District 9: Humanitarian Movie about Extraterrestrials
by Justin Roberts
Neill Blomkamp’s “District 9” has quickly risen in popularity at the box-office since its release on August 14th, but considering its vague commercials, what is it about exactly?
20 years ago, an alien ship appeared above the city of Johannesburg, South Africa. Inside, they find aliens near death, stranded from a lack of fuel and supplies. A company by the name of Multi National United, or MNU, “rescues” the aliens (nicknamed Prawns by the Johannesburg civilians) and uses them for labor and probe them for more advanced weaponry.
The film begins as a documentary of a newly promoted employee, Wikus van de Merwe, and his first assignment to relocate the Prawns to a poorly disguised concentration camp outside of Johannesburg. As the movie builds, Wikus gets more and more tied up with the Prawns as he mutates into one himself. The film is well paced and surprisingly down-to-earth; disregarding the fantasy of alien visitors, it mirrors past racial issues from around the world, such as the holocaust.

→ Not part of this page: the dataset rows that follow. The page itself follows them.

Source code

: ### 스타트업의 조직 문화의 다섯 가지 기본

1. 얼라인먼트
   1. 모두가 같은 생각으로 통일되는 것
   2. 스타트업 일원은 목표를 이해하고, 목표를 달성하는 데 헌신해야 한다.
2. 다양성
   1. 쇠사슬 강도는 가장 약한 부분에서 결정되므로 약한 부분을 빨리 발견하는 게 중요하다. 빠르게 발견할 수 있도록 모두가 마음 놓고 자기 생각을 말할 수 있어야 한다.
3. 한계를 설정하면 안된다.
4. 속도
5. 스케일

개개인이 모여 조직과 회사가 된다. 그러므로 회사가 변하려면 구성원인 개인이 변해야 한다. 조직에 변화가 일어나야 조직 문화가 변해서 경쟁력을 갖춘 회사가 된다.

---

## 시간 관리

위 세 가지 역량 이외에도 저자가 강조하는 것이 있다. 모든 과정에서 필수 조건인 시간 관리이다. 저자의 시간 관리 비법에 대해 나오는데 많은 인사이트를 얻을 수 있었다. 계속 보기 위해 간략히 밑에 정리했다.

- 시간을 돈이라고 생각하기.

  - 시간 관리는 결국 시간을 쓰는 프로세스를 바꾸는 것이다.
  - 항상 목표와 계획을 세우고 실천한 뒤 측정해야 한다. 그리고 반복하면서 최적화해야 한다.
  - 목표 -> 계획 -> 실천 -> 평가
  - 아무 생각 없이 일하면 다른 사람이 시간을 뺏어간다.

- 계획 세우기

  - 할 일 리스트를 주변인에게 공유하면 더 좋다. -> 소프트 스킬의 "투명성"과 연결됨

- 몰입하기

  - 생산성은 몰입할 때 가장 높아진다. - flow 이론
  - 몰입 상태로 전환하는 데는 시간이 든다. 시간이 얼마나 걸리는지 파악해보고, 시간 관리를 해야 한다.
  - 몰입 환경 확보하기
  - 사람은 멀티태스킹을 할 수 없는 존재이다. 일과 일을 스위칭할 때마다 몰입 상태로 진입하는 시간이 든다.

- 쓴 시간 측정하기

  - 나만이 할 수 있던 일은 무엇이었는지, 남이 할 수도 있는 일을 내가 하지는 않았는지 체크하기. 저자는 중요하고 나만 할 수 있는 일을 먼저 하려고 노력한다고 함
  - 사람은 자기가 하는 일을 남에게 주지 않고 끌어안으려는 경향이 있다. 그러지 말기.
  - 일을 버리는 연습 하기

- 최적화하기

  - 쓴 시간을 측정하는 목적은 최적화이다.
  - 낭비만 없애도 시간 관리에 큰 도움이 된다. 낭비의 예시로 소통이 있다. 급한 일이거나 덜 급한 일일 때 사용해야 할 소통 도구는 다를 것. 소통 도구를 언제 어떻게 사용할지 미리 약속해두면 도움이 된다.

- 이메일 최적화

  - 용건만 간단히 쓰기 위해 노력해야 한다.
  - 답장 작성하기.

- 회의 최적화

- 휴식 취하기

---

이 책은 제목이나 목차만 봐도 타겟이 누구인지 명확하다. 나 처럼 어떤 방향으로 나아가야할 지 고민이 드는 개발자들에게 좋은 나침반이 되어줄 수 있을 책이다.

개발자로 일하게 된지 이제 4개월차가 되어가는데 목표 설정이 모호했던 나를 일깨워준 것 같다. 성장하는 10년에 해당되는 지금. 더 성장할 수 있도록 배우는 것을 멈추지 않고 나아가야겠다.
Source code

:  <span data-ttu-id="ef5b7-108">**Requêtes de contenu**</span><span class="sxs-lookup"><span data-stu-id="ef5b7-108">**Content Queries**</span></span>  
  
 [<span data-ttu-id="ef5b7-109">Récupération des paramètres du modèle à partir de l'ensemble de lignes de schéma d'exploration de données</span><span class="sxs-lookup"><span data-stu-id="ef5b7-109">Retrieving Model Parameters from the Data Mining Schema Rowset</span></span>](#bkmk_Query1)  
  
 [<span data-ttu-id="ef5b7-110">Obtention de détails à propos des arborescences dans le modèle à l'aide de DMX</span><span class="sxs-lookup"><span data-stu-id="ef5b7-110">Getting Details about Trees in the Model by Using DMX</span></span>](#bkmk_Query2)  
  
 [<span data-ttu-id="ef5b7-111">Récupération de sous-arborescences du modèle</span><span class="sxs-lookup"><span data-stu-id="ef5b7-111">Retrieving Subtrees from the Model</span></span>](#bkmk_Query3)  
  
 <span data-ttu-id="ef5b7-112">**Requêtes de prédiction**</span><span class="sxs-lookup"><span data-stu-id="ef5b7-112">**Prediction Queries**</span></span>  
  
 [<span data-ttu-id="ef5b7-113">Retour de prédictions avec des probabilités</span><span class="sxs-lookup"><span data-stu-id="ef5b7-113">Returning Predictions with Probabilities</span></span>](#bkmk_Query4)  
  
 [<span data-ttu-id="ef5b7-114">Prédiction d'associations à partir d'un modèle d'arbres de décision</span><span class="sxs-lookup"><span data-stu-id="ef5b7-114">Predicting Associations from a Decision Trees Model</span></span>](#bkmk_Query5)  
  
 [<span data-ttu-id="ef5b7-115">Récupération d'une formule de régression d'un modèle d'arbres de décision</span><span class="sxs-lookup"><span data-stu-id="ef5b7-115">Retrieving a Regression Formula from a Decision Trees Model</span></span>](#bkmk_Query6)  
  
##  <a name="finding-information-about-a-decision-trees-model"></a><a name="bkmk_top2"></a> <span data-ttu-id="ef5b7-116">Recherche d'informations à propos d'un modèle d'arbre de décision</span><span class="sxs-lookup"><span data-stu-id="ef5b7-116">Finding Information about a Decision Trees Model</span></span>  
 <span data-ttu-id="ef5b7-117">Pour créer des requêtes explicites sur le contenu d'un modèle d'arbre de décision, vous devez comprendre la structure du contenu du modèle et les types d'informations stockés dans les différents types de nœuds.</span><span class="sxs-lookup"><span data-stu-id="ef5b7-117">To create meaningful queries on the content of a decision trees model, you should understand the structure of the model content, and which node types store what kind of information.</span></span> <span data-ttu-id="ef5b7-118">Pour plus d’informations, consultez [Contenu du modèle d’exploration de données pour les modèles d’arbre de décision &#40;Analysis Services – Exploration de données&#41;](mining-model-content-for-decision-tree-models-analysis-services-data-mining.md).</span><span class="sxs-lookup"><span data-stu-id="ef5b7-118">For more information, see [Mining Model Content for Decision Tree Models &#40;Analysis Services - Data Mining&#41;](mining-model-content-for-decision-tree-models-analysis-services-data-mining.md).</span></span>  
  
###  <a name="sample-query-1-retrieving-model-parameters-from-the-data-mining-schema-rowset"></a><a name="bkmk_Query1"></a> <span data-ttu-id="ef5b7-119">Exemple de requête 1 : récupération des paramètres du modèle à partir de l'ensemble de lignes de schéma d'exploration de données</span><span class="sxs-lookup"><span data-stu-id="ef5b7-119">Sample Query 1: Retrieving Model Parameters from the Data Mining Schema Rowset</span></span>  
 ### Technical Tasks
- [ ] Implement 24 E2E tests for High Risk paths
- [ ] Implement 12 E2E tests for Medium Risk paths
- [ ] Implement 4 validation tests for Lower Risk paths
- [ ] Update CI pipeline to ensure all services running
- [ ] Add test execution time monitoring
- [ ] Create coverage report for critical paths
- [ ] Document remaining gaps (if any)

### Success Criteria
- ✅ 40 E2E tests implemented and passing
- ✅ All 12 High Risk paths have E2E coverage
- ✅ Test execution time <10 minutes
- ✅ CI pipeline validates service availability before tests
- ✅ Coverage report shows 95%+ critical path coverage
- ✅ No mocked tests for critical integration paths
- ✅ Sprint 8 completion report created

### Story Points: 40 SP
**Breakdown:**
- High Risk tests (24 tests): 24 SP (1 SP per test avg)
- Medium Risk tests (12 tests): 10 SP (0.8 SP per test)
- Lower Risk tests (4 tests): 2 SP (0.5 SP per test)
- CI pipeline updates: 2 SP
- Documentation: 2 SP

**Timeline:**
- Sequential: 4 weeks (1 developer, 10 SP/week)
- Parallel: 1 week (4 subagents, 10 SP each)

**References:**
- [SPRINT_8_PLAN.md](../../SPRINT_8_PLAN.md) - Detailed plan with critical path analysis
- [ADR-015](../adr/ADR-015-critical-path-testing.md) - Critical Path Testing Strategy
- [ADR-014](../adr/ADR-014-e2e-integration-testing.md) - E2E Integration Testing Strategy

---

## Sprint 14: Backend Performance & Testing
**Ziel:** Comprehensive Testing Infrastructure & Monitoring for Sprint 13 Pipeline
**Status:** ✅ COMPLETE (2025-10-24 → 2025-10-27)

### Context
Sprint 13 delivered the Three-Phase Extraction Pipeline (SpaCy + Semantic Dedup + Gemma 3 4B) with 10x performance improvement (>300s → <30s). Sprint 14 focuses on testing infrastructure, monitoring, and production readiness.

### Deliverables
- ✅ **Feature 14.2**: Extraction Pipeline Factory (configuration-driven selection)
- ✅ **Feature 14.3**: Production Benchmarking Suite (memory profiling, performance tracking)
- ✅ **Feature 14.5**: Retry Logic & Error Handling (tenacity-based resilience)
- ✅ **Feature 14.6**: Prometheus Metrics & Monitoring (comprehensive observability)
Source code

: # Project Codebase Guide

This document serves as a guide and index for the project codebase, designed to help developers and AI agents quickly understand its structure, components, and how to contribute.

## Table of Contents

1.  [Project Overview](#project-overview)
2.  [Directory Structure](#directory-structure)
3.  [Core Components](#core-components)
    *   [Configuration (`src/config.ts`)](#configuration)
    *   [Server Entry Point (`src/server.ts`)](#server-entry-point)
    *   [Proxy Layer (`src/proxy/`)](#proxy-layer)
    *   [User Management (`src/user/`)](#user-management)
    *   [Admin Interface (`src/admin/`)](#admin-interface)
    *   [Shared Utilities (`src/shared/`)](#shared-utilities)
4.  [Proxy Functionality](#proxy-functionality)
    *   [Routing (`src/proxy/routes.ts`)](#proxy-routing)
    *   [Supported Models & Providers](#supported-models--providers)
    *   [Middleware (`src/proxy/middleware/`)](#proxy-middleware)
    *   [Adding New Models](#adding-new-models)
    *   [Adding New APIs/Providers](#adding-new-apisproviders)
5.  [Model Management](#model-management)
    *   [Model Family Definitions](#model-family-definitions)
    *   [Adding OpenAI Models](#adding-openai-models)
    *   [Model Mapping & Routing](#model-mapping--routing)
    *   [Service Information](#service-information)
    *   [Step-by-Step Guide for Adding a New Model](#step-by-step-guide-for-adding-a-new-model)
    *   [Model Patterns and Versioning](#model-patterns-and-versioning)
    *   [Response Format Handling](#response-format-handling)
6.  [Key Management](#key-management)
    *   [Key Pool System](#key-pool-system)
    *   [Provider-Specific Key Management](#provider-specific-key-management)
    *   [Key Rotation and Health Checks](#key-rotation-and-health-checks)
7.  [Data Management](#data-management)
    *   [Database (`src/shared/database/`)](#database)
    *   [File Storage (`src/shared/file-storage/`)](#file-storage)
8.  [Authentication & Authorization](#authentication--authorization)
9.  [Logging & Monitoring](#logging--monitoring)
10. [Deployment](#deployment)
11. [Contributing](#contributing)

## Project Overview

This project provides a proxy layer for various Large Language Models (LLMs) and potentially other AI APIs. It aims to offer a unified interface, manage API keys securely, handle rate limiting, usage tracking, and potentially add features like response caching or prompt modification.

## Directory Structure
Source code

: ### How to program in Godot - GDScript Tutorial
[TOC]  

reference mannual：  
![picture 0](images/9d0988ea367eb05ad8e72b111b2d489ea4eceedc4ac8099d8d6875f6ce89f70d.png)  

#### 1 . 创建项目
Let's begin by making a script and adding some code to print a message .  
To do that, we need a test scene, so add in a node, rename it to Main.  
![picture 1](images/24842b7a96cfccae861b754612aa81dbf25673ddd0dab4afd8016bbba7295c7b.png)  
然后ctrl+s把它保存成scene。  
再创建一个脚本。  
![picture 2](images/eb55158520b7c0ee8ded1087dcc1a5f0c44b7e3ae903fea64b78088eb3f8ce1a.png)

However, it is a bit bizarre and people with little imagination and no tolerance for fiction will likely not enjoy this film.
Although District 9 will likely call to mind visions of emaciated Jews and concentration camps to teens, older people in the audience may recall something different. The film tells of a similar South African incident from the 1970’s. In Cape Town, 60,000 of its multiracial (white) residents were forced out of their homes after the government deemed them slums. Similar to the Prawn ghettos of District 9, District 6 was a crime den declared as a “whites only” area by the then regime, the main reason being the apartheid philosophy of racial separation.